While the Chairman’s goal of addressing these concerns and simplifying the tax code is laudable, this particular provision may have an unintended consequence that could make it harder to raise private capital to address our nation’s $1 trillion infrastructure funding gap.

President Trump has advocated for a $1 trillion increase in infrastructure investments and his staff is currently pulling together a package. It is widely expected that the promotion of public-private partnerships (P3s) will be part of any federal infrastructure package. While P3s are not the answer for every project, they can transfer the risks associated with cost overruns and construction delays to the private investor. For example, Pennsylvania’s Rapid Bridge Replacement Project was contracted through a private consortium to repair and upgrade 558 rural bridges. The consortium is completing the bridges faster and at a lesser cost than the state would have been able to do.

Private sector investment in public infrastructure often results in the private investor taking on large amounts of debt at the beginning of the project in order to make the necessary upfront payments to build or acquire the asset. The private investor recoups its investment and pays off its debt over a longer period of time as it achieves modest but stable and long-term returns on its investment. Limiting the interest deduction in such a situation could make these projects uneconomical for private investors.
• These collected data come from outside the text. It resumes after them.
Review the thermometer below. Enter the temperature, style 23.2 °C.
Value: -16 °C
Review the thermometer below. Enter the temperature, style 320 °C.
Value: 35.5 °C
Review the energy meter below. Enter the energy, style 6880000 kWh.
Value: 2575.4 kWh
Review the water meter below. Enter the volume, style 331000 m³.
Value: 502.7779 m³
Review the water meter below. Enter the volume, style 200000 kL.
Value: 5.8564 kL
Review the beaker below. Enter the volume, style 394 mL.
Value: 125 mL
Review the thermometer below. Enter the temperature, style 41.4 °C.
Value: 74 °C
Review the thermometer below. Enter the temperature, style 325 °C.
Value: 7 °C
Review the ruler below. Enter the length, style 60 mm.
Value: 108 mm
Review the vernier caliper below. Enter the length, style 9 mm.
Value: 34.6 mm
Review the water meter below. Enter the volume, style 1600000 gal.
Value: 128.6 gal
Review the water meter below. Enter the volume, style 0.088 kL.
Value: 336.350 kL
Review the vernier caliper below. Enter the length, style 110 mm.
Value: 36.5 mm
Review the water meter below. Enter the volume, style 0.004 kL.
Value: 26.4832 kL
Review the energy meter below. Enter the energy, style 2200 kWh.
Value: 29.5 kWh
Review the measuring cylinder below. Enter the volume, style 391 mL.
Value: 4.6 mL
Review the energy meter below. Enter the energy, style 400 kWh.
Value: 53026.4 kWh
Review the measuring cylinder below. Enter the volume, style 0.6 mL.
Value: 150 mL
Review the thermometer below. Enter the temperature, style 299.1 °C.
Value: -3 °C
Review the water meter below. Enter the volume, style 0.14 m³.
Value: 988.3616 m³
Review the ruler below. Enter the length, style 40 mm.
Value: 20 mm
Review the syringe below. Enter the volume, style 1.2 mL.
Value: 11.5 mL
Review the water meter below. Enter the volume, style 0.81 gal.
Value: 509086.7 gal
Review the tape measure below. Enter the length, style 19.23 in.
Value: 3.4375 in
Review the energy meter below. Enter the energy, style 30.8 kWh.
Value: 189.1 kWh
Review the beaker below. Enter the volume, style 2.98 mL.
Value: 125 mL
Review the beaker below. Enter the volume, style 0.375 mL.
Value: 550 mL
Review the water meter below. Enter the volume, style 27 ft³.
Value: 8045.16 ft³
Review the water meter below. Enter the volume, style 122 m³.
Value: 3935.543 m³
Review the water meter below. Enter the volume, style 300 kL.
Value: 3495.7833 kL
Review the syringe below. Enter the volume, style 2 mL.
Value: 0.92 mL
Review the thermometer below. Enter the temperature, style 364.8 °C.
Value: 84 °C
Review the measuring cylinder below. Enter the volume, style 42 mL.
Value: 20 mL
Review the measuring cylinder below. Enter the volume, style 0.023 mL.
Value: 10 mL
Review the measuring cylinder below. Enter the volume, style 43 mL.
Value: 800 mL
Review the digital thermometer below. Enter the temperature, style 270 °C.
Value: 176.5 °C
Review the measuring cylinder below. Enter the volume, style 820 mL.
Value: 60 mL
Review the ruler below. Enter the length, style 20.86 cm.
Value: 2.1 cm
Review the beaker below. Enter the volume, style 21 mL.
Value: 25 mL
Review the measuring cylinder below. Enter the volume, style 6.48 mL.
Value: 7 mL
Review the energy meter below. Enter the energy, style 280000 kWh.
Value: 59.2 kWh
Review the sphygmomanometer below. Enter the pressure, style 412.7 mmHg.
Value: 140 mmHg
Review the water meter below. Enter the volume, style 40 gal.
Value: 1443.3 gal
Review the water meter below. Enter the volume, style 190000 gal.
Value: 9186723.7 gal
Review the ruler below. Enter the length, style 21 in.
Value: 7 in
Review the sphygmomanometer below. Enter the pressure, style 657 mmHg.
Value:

Often, the private investor has large interest payments on its debt and relatively low earnings during the first few years of a project.

Simplifying the tax code is important, however, it should not be done at the expense of the type of infrastructure investments the nation needs.

For example, a $1 billion bridge project with the company financing with 50 percent equity and 50 percent debt, and the investor in the project is paying 8 percent per year in interest on its debt. Thus, the investor has $40 million in annual interest expense. In order to be able to deduct the full $40 million in interest expense, the investor needs to have at least $133 million in earnings. Earnings less than that would mean that the $40 million in interest would exceed 30 percent of the investor’s earnings. Not many P3s will bring in $133 million a year in the first few years; if they did, we’d have a lot more P3s in this country.

Recognizing the potential for such an interest deduction limitation to render private investment in public infrastructure uneconomical, other countries with similar interest deduction limitation policies have crafted their deduction limits to avoid this problem. One of those countries is the United Kingdom, where the debt incurred as part of specific infrastructure projects – ones with a clear public benefit – can be exempted from the cap.

Simplifying the tax code is important, however, it should not be done at the expense of the type of infrastructure investments the nation needs.

One of the reasons for tax reform is to catalyze economic growth, an important goal of those advocating for a federal infrastructure package. These two vehicles for economic growth can and should work in tandem. Tax reform involves complicated policy tradeoffs with winners and losers in virtually every proposed change.

As members of Congress move forward with tax reform, they should be mindful of potential impacts on other important policy goals and maintain the earned interest deduction for infrastructure projects.